E foi exatamente o que aconteceu 15 dias depois. Ele caiu e não conseguiu mais levantar.
Eu coloquei lençol e toalha na barriga, suspendi, por alguns dias tentei fazê-lo andar. Mas aí não deu mais mesmo. Ele já estava até com uma escara na coxa.
Ele conseguia mexer as patas da frente, mas não o suficiente para se arrastar. A coluna estava numa situação muito crítica. Ele não tinha perdido a sensibilidade, então ainda conseguia sentir as patas traseiras, mas a dor teve que ser controlada com remédios bem fortes.
Não era possível fazer cadeira de rodas para que ele continuasse andando, pois ele não suportava que a parte traseira toda fosse manuseada.
Acamado
Comecei então a cuidar dele acamado. Coloquei colchonetes com colchas e toalhas e virava o lado em que ele estava de três a quatro vezes por dia.
A água não podia deixar à vontade, porque ele batia a pata e virava. Tinha que oferecer várias vezes ao dia.
Durante esse tempo, que durou quase um ano e meio, apesar de viver acamado, eu percebia um semblante tranquilo nele. Acredito que os remédios, aliados à acupuntura, fisioterapia e moxaterapia que fizemos provocaram esse resultado.
Ele comia bem, fazia as necessidades fisiológicas regularmente e a ferida da coxa chegou a fechar.
Às vezes ele queria alguma coisa de madrugada. E não hesitava em pedir. Como ele ficava na lavanderia, que fica na parte de baixo da minha casa, eu precisava sair do meu quarto e descer as escadas. Lembro-me sempre de descer as escadas decifrando o que aquele latido queria dizer. Com o tempo aprendi a diferenciar cada tipo:
- Quero água
- Me vira aqui que estou desconfortável
- Vem me limpar que eu fiz sujeira
- Vem me fazer companhia
Fosse o que fosse o que ele quisesse, às três ou quatro da manhã, uma coisa era certa: eu não poderia subir e voltar para a cama. Iria ver o sol nascer com ele.
Mais de um ano se passou até que uma nova ferida se abrisse do outro lado. E antiga ferida voltou a abrir. O Max já estava dando sinais de estar se despedindo desta vida.
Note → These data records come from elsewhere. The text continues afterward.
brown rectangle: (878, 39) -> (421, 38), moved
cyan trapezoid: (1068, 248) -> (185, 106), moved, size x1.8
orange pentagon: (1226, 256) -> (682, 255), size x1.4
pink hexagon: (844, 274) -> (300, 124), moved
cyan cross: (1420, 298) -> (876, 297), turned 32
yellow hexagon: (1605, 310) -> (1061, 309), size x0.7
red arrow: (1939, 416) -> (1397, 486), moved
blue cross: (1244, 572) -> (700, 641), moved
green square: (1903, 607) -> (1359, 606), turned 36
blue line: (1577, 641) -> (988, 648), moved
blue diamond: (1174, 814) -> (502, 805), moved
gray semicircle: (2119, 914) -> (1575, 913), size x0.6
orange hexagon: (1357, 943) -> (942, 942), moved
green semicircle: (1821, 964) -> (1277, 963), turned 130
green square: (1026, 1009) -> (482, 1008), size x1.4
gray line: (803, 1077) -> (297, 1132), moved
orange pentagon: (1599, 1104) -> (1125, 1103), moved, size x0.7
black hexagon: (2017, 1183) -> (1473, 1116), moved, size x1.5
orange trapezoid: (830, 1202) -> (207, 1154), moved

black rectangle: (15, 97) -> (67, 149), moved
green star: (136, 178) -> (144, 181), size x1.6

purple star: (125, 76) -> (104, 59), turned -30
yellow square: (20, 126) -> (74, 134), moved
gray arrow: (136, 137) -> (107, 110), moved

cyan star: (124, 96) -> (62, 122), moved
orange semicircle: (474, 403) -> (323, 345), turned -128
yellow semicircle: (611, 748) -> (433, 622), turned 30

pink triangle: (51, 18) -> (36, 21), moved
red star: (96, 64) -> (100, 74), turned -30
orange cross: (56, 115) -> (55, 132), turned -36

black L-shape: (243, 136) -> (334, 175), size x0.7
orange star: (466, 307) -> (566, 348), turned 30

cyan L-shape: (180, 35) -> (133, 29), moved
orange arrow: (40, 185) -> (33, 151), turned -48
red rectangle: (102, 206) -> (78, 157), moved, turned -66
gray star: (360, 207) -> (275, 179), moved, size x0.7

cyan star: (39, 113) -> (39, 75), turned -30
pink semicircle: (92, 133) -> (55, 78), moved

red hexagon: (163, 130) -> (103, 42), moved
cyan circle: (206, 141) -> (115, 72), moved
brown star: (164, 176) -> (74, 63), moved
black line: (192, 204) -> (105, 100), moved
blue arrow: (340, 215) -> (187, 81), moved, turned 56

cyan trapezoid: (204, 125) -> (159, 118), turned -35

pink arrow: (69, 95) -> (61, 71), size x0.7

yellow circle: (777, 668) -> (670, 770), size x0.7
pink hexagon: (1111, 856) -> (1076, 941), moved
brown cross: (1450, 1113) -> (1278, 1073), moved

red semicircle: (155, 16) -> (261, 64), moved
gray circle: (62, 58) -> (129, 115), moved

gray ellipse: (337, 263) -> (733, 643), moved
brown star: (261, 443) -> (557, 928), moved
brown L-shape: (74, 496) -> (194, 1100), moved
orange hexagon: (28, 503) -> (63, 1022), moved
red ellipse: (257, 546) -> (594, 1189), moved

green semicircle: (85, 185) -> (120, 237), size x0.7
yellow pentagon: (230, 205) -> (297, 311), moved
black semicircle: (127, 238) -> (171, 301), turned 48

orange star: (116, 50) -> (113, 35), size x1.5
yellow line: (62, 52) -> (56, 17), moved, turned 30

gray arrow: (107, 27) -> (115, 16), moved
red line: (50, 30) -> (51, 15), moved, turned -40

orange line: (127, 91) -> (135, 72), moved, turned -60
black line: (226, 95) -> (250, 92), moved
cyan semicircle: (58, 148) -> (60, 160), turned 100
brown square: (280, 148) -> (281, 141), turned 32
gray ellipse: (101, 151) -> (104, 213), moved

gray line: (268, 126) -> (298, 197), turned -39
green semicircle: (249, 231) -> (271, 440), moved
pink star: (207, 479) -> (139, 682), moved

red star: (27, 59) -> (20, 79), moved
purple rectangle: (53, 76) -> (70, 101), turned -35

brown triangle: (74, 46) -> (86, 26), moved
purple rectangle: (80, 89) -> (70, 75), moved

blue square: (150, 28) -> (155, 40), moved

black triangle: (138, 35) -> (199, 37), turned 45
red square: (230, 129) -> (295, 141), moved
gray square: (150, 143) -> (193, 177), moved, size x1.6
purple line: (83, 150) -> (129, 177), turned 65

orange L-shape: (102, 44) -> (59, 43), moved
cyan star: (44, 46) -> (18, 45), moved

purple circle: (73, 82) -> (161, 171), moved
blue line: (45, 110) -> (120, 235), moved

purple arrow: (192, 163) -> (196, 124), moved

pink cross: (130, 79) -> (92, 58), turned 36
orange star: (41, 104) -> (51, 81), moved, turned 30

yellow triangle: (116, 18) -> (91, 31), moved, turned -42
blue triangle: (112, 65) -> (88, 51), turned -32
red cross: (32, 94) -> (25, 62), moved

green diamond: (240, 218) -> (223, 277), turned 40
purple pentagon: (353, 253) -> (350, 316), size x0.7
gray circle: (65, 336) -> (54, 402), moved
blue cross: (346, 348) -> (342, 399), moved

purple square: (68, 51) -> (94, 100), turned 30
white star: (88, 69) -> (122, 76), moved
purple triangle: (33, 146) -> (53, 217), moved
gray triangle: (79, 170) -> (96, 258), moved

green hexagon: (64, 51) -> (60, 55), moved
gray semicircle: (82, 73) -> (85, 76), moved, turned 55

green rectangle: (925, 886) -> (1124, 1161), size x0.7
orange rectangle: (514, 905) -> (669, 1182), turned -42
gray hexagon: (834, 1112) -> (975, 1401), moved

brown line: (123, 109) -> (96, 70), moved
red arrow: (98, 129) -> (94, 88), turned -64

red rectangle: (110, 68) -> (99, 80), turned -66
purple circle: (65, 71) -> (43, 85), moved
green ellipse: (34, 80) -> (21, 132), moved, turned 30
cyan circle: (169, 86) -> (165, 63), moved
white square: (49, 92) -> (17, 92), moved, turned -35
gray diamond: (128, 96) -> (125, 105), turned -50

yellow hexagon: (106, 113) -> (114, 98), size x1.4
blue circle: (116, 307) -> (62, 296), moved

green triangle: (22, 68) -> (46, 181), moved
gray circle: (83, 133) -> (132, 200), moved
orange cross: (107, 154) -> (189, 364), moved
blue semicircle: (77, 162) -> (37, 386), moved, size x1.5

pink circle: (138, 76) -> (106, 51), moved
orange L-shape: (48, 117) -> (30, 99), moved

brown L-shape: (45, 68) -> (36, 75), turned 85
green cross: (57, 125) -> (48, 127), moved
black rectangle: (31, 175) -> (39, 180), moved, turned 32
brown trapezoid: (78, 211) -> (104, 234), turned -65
O céu ganha mais uma estrela
E foi assim, no dia 9 de junho de 2022 ele partiu. Viveu quase cinco anos depois do dia que o encontrei. Supondo que ele tivesse entre 11 e 12 anos quando foi encontrado, podemos dizer que ele viveu até 16 ou 17 anos, o que vai muito além da média para um pastor alemão.
Hoje sei que não foi por acaso que esse anjo veio parar na minha vida. Por ele, eu adiei planos e sonhos, sem o menor ressentimento. Aprendi a dar a prioridade certa na minha vida. Por ele, me tornei uma pessoa mais responsável, organizada e comprometida.
É incrível o que um amor incondicional pode fazer.
No momento em que escrevo esse post para o blog, a saudade ainda é bastante dolorida. São menos de quatro meses de sua partida.
Estive com ele até o último momento, vi sua respiração parar e seu coração não mais bater. Não sei para onde ele foi, onde está agora. Não sei se existe um céu para os cachorros.
Só uma coisa eu sei: aqui dentro ele vai viver até o final da minha vida. Quem sabe depois?